(Dataset entries)
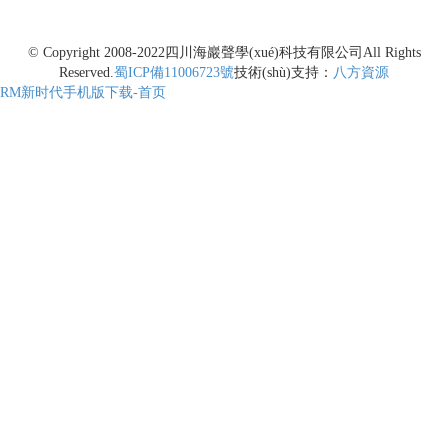
© Copyright 2008-2022
四川海巖聲學(xué)科技有限公司
All Rights
Reserved.
蜀ICP備11006723號
技術(shù)支持：
八方資源
RM新时代手机版下载-首页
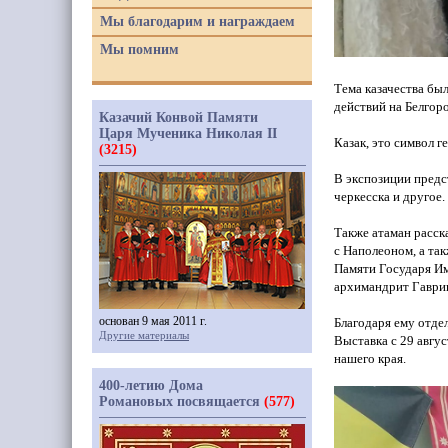
Мы благодарим и награждаем
Мы помним
Тема казачества бы
действий на Белгоро
Казачий Конвой Памяти
Царя Мученика Николая II
Казак, это символ г
(3215)
В экспозиции пред
черкесска и другое.
Также атаман расск
с Наполеоном, а та
Памяти Государя И
архимандрит Гаври
основан 9 мая 2011 г.
Благодаря ему отде
Другие материалы
Выставка с 29 авгу
нашего края.
400-летию Дома
Романовых посвящается
(577)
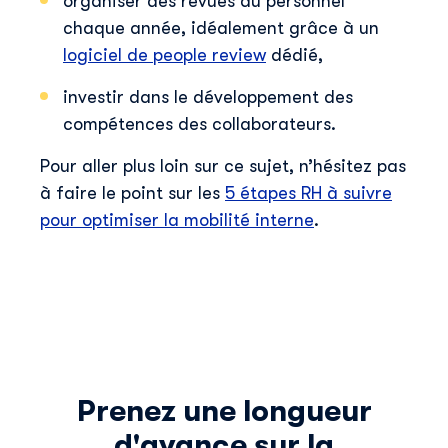
organiser des revues du personnel
chaque année, idéalement grâce à un
logiciel de people review
dédié,
investir dans le développement des
compétences des collaborateurs.
Pour aller plus loin sur ce sujet, n’hésitez pas
à faire le point sur les
5 étapes RH à suivre
pour optimiser la mobilité interne
.
Prenez une longueur
d'avance sur la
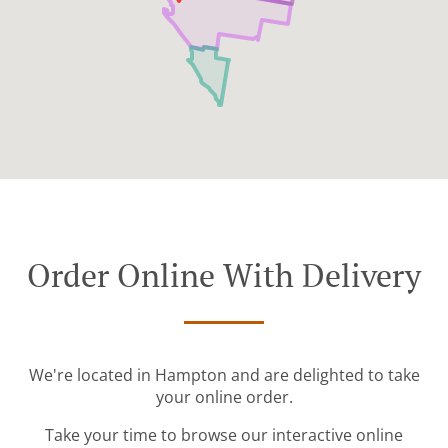
Order Online With Delivery
We're located in Hampton and are delighted to take
your online order.
Take your time to browse our interactive online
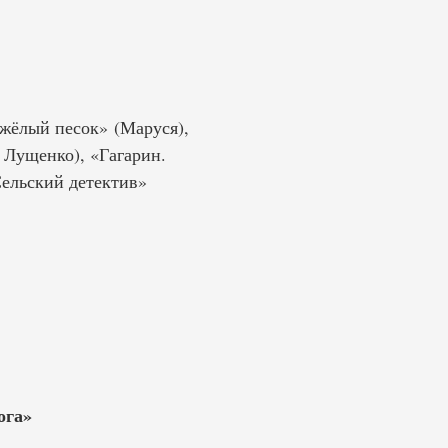
яжёлый песок» (Маруся),
 Лущенко), «Гагарин.
Сельский детектив»
ога»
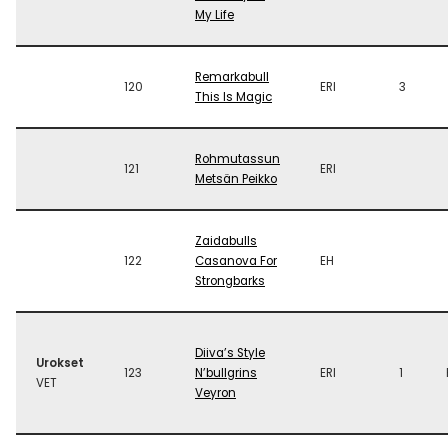
My Life
Remarkabull
120
ERI
3
This Is Magic
Rohmutassun
121
ERI
Metsän Peikko
Zaidabulls
122
Casanova For
EH
Strongbarks
Diiva’s Style
Urokset
123
N’bullgrins
ERI
1
VET
Veyron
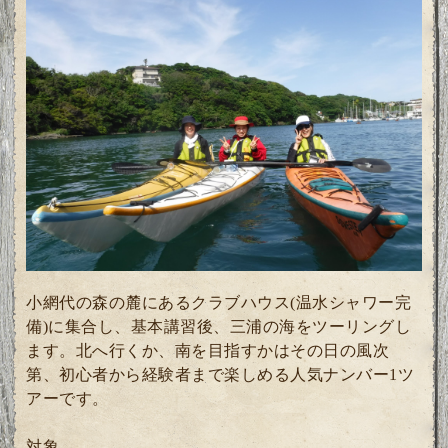
小網代の森の麓にあるクラブハウス(温水シャワー完
備)に集合し、基本講習後、三浦の海をツーリングし
ます。北へ行くか、南を目指すかはその日の風次
第、初心者から経験者まで楽しめる人気ナンバー1ツ
アーです。
対象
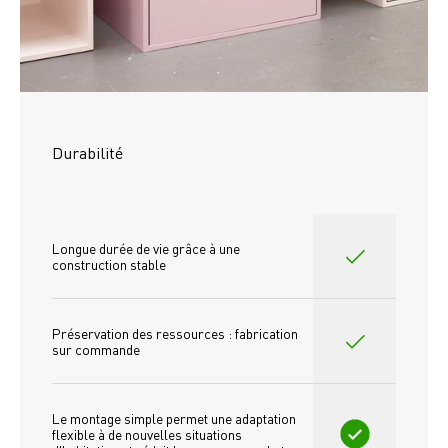
Durabilité
Longue durée de vie grâce à une 
construction stable
Préservation des ressources : fabrication 
sur commande
Le montage simple permet une adaptation 
flexible à de nouvelles situations 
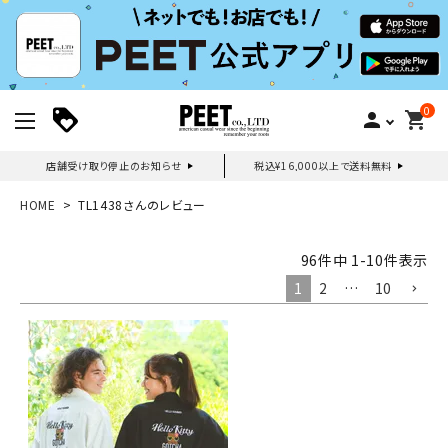
0
person
shopping_cart
店舗受け取り停止のお知らせ
税込¥16,000以上で送料無料
新規会員登録｜ログイン
HOME
TL1438さんのレビュー
ご利用ガイド
96
件中
1
-
10
件表示
1
2
…
10
search
詳しい条件から探す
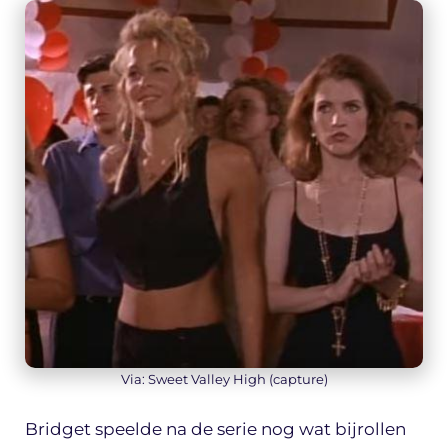
Via: Sweet Valley High (capture)
Bridget speelde na de serie nog wat bijrollen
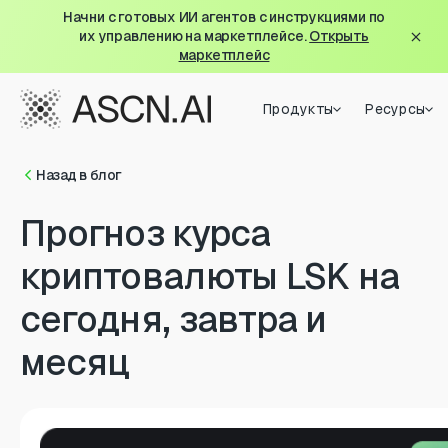
Начни с готовых ИИ агентов с инструкциями по
их управлению на маркетплейсе.
Открыть
маркетплейс
Продукты
Ресурсы
Назад в блог
Прогноз курса
криптовалюты LSK на
сегодня, завтра и
месяц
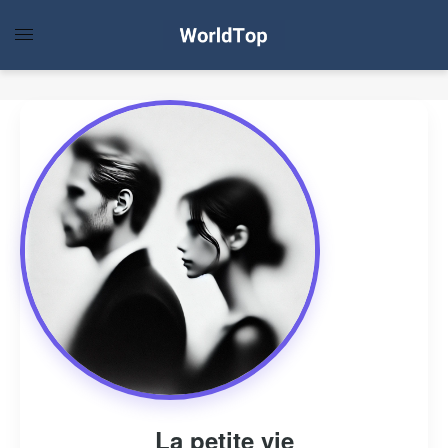
La petite vie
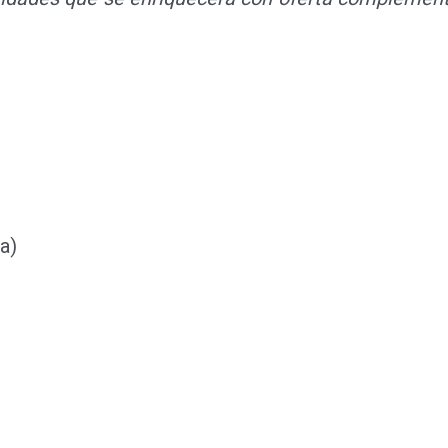
vidades que se enriquecerá con oferta complementa
a)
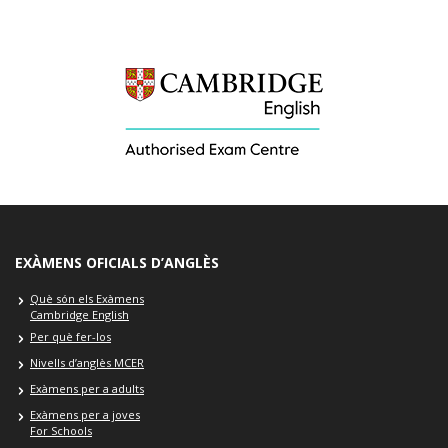
EXÀMENS OFICIALS D’ANGLÈS
Què són els Exàmens
Cambridge English
Per què fer-los
Nivells d’anglès MCER
Exàmens per a adults
Exàmens per a joves
For Schools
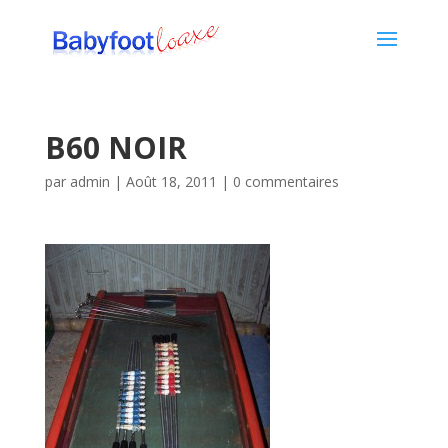
B60 NOIR
par
admin
|
Août 18, 2011
|
0 commentaires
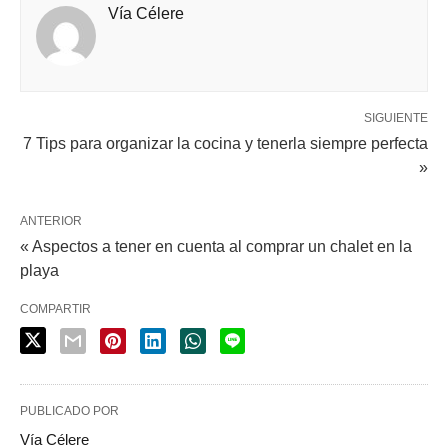
Vía Célere
SIGUIENTE
7 Tips para organizar la cocina y tenerla siempre perfecta
»
ANTERIOR
« Aspectos a tener en cuenta al comprar un chalet en la
playa
COMPARTIR
PUBLICADO POR
Vía Célere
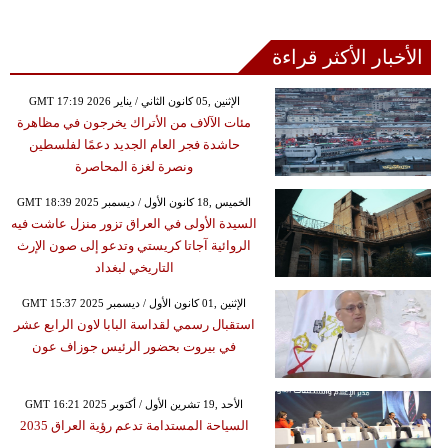
الأخبار الأكثر قراءة
GMT 17:19 2026 الإثنين ,05 كانون الثاني / يناير
مئات الآلاف من الأتراك يخرجون في مظاهرة
حاشدة فجر العام الجديد دعمًا لفلسطين
ونصرة لغزة المحاصرة
GMT 18:39 2025 الخميس ,18 كانون الأول / ديسمبر
السيدة الأولى في العراق تزور منزل عاشت فيه
الروائية آجاتا كريستي وتدعو إلى صون الإرث
التاريخي لبغداد
GMT 15:37 2025 الإثنين ,01 كانون الأول / ديسمبر
استقبال رسمي لقداسة البابا لاون الرابع عشر
في بيروت بحضور الرئيس جوزاف عون
GMT 16:21 2025 الأحد ,19 تشرين الأول / أكتوبر
السياحة المستدامة تدعم رؤية العراق 2035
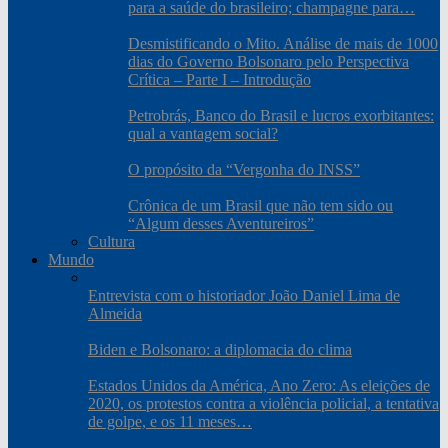
para a saúde do brasileiro; champagne para…
Desmistificando o Mito. Análise de mais de 1000
dias do Governo Bolsonaro pelo Perspectiva
Crítica – Parte I – Introdução
Petrobrás, Banco do Brasil e lucros exorbitantes:
qual a vantagem social?
O propósito da “Vergonha do INSS”
Crônica de um Brasil que não tem sido ou
“Algum desses Aventureiros”
Cultura
Mundo
Entrevista com o historiador João Daniel Lima de
Almeida
Biden e Bolsonaro: a diplomacia do clima
Estados Unidos da América, Ano Zero: As eleições de
2020, os protestos contra a violência policial, a tentativa
de golpe, e os 11 meses…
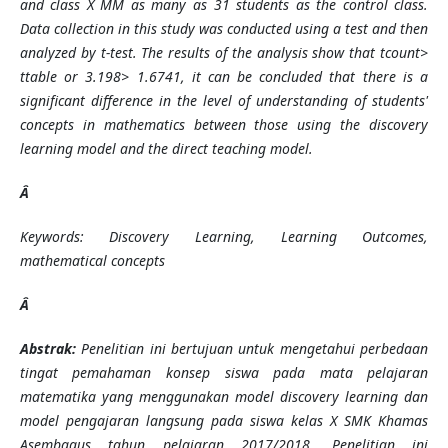
and class X MM as many as 31 students as the control class.
Data collection in this study was conducted using a test and then
analyzed by t-test. The results of the analysis show that tcount>
ttable or 3.198> 1.6741, it can be concluded that there is a
significant difference in the level of understanding of students'
concepts in mathematics between those using the discovery
learning model and the direct teaching model.
Â
Keywords: Discovery Learning, Learning Outcomes,
mathematical concepts
Â
Abstrak:
Penelitian ini bertujuan untuk mengetahui perbedaan
tingat pemahaman konsep siswa pada mata pelajaran
matematika yang menggunakan model discovery learning dan
model pengajaran langsung pada siswa kelas X SMK Khamas
Asembagus tahun pelajaran 2017/2018. Penelitian ini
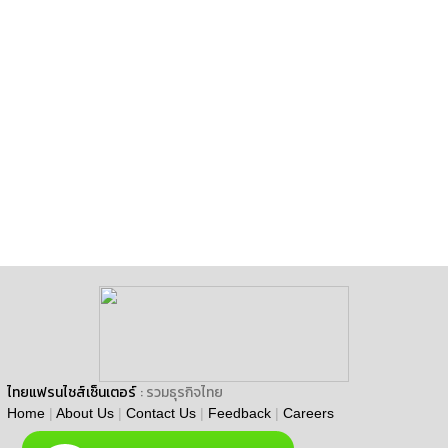
ไทยแฟรนไชส์เซ็นเตอร์
: รวมธุรกิจไทย
Home
|
About Us
|
Contact Us
|
Feedback
|
Careers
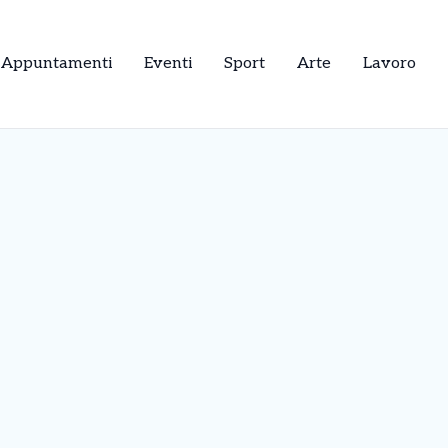
Appuntamenti
Eventi
Sport
Arte
Lavoro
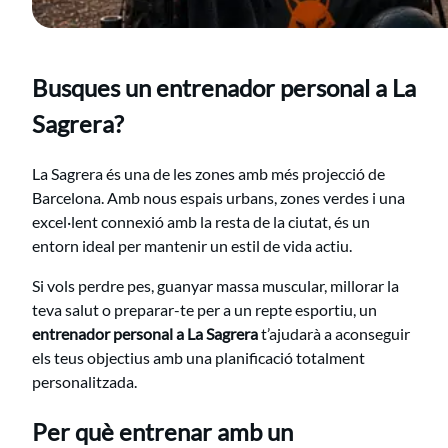
Busques un entrenador personal a La
Sagrera?
La Sagrera és una de les zones amb més projecció de
Barcelona. Amb nous espais urbans, zones verdes i una
excel·lent connexió amb la resta de la ciutat, és un
entorn ideal per mantenir un estil de vida actiu.
Si vols perdre pes, guanyar massa muscular, millorar la
teva salut o preparar-te per a un repte esportiu, un
entrenador personal a La Sagrera
t’ajudarà a aconseguir
els teus objectius amb una planificació totalment
personalitzada.
Per què entrenar amb un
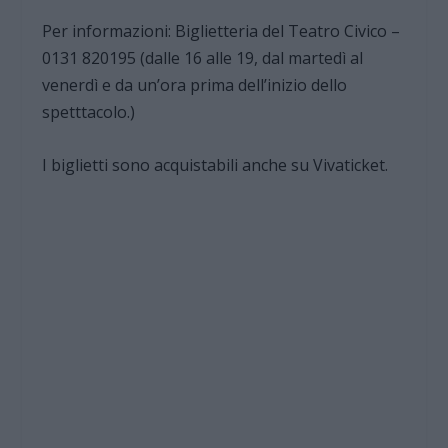
Per informazioni: Biglietteria del Teatro Civico –
0131 820195 (dalle 16 alle 19, dal martedì al
venerdì e da un’ora prima dell’inizio dello
spetttacolo.)
I biglietti sono acquistabili anche su Vivaticket.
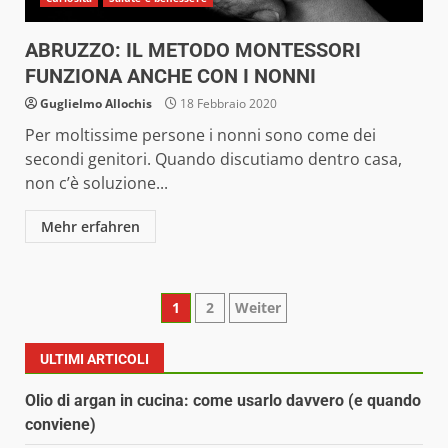
ABRUZZO: IL METODO MONTESSORI
FUNZIONA ANCHE CON I NONNI
Guglielmo Allochis
18 Febbraio 2020
Per moltissime persone i nonni sono come dei
secondi genitori. Quando discutiamo dentro casa,
non c’è soluzione...
Mehr erfahren
Paginazione
1
2
Weiter
degli
ULTIMI ARTICOLI
articoli
Olio di argan in cucina: come usarlo davvero (e quando
conviene)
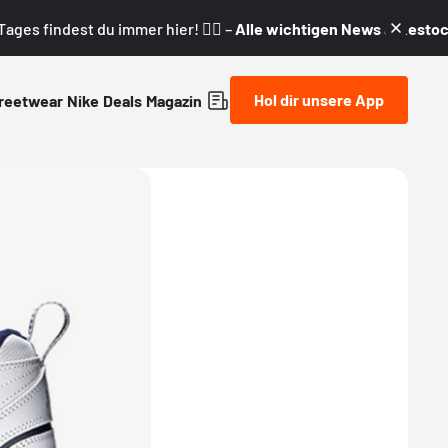
ages findest du immer hier! 👇🏼 –
Alle wichtigen News & Restock
Hol dir unsere App
reetwear
Nike
Deals
Magazin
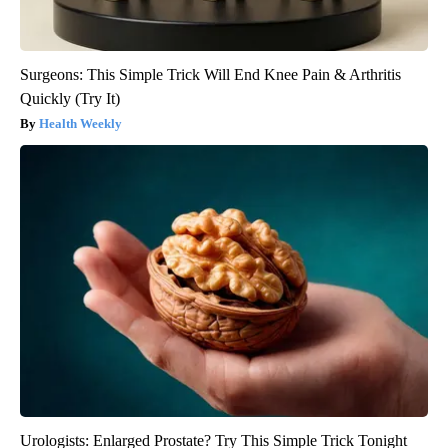
Surgeons: This Simple Trick Will End Knee Pain & Arthritis
Quickly (Try It)
Health Weekly
Urologists: Enlarged Prostate? Try This Simple Trick Tonight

* WHAT TO DO
Return every line of text in the listing above unchanged, from start to finish, and leave out the pictures.

* SOLUTION FOR THIS EXERCISE
© Copyright 2008-2022
四川海巖聲學(xué)科技有限公司
All Rights
Reserved.
蜀ICP備11006723號
技術(shù)支持：
八方資源
RM新时代手机版下载-首页
Мы благодарим и награждаем
Мы помним
Тема казачества бы
действий на Белгоро
Казачий Конвой Памяти
Царя Мученика Николая II
Казак, это символ г
(3215)
В экспозиции пред
черкесска и другое.
Также атаман расск
с Наполеоном, а та
Памяти Государя И
архимандрит Гаври
основан 9 мая 2011 г.
Благодаря ему отде
Другие материалы
Выставка с 29 авгу
нашего края.
400-летию Дома
Романовых посвящается
(577)
organiser des revues du personnel
chaque année, idéalement grâce à un
logiciel de people review
dédié,
investir dans le développement des
compétences des collaborateurs.
Pour aller plus loin sur ce sujet, n’hésitez pas
à faire le point sur les
5 étapes RH à suivre
pour optimiser la mobilité interne
.
Prenez une longueur
d'avance sur la
Order Online With Delivery
We're located in Hampton and are delighted to take
your online order.
Take your time to browse our interactive online
яжёлый песок» (Маруся),
 Лущенко), «Гагарин.
Сельский детектив»
ога»
My Life
Remarkabull
120
ERI
3
This Is Magic
Rohmutassun
121
ERI
Metsän Peikko
Zaidabulls
122
Casanova For
EH
Strongbarks
Diiva’s Style
Urokset
123
N’bullgrins
ERI
1
VET
Veyron
小網代の森の麓にあるクラブハウス(温水シャワー完
備)に集合し、基本講習後、三浦の海をツーリングし
ます。北へ行くか、南を目指すかはその日の風次
第、初心者から経験者まで楽しめる人気ナンバー1ツ
アーです。
対象
Durabilité
Longue durée de vie grâce à une 
construction stable
Préservation des ressources : fabrication 
sur commande
Le montage simple permet une adaptation 
flexible à de nouvelles situations 
0
person
shopping_cart
店舗受け取り停止のお知らせ
税込¥16,000以上で送料無料
新規会員登録｜ログイン
HOME
TL1438さんのレビュー
ご利用ガイド
96
件中
1
-
10
件表示
1
2
…
10
search
詳しい条件から探す
Via: Sweet Valley High (capture)
Bridget speelde na de serie nog wat bijrollen
Начни с готовых ИИ агентов с инструкциями по
их управлению на маркетплейсе.
Открыть
маркетплейс
Продукты
Ресурсы
Назад в блог
Прогноз курса
криптовалюты LSK на
сегодня, завтра и
месяц
La petite vie
vidades que se enriquecerá con oferta complementa
a)
EXÀMENS OFICIALS D’ANGLÈS
Què són els Exàmens
Cambridge English
Per què fer-los
Nivells d’anglès MCER
Exàmens per a adults
Exàmens per a joves
For Schools
B60 NOIR
par
admin
|
Août 18, 2011
|
0 commentaires
Vía Célere
SIGUIENTE
7 Tips para organizar la cocina y tenerla siempre perfecta
»
ANTERIOR
« Aspectos a tener en cuenta al comprar un chalet en la
playa
COMPARTIR
PUBLICADO POR
Vía Célere
الأخبار الأكثر قراءة
GMT 17:19 2026 الإثنين ,05 كانون الثاني / يناير
مئات الآلاف من الأتراك يخرجون في مظاهرة
حاشدة فجر العام الجديد دعمًا لفلسطين
ونصرة لغزة المحاصرة
GMT 18:39 2025 الخميس ,18 كانون الأول / ديسمبر
السيدة الأولى في العراق تزور منزل عاشت فيه
الروائية آجاتا كريستي وتدعو إلى صون الإرث
التاريخي لبغداد
GMT 15:37 2025 الإثنين ,01 كانون الأول / ديسمبر
استقبال رسمي لقداسة البابا لاون الرابع عشر
في بيروت بحضور الرئيس جوزاف عون
GMT 16:21 2025 الأحد ,19 تشرين الأول / أكتوبر
السياحة المستدامة تدعم رؤية العراق 2035
para a saúde do brasileiro; champagne para…
Desmistificando o Mito. Análise de mais de 1000
dias do Governo Bolsonaro pelo Perspectiva
Crítica – Parte I – Introdução
Petrobrás, Banco do Brasil e lucros exorbitantes:
qual a vantagem social?
O propósito da “Vergonha do INSS”
Crônica de um Brasil que não tem sido ou
“Algum desses Aventureiros”
Cultura
Mundo
Entrevista com o historiador João Daniel Lima de
Almeida
Biden e Bolsonaro: a diplomacia do clima
Estados Unidos da América, Ano Zero: As eleições de
2020, os protestos contra a violência policial, a tentativa
de golpe, e os 11 meses…
and class X MM as many as 31 students as the control class.
Data collection in this study was conducted using a test and then
analyzed by t-test. The results of the analysis show that tcount>
ttable or 3.198> 1.6741, it can be concluded that there is a
significant difference in the level of understanding of students'
concepts in mathematics between those using the discovery
learning model and the direct teaching model.
Â
Keywords: Discovery Learning, Learning Outcomes,
mathematical concepts
Â
Abstrak:
Penelitian ini bertujuan untuk mengetahui perbedaan
tingat pemahaman konsep siswa pada mata pelajaran
matematika yang menggunakan model discovery learning dan
model pengajaran langsung pada siswa kelas X SMK Khamas
Asembagus tahun pelajaran 2017/2018. Penelitian ini
ไทยแฟรนไชส์เซ็นเตอร์
: รวมธุรกิจไทย
Home
|
About Us
|
Contact Us
|
Feedback
|
Careers
Appuntamenti
Eventi
Sport
Arte
Lavoro
Busques un entrenador personal a La
Sagrera?
La Sagrera és una de les zones amb més projecció de
Barcelona. Amb nous espais urbans, zones verdes i una
excel·lent connexió amb la resta de la ciutat, és un
entorn ideal per mantenir un estil de vida actiu.
Si vols perdre pes, guanyar massa muscular, millorar la
teva salut o preparar-te per a un repte esportiu, un
entrenador personal a La Sagrera
t’ajudarà a aconseguir
els teus objectius amb una planificació totalment
personalitzada.
Per què entrenar amb un
Per informazioni: Biglietteria del Teatro Civico –
0131 820195 (dalle 16 alle 19, dal martedì al
venerdì e da un’ora prima dell’inizio dello
spetttacolo.)
I biglietti sono acquistabili anche su Vivaticket.
ABRUZZO: IL METODO MONTESSORI
FUNZIONA ANCHE CON I NONNI
Guglielmo Allochis
18 Febbraio 2020
Per moltissime persone i nonni sono come dei
secondi genitori. Quando discutiamo dentro casa,
non c’è soluzione...
Mehr erfahren
Paginazione
1
2
Weiter
degli
ULTIMI ARTICOLI
articoli
Olio di argan in cucina: come usarlo davvero (e quando
conviene)
ages findest du immer hier! 👇🏼 –
Alle wichtigen News & Restock
Hol dir unsere App
reetwear
Nike
Deals
Magazin
Surgeons: This Simple Trick Will End Knee Pain & Arthritis
Quickly (Try It)
Health Weekly
Urologists: Enlarged Prostate? Try This Simple Trick Tonight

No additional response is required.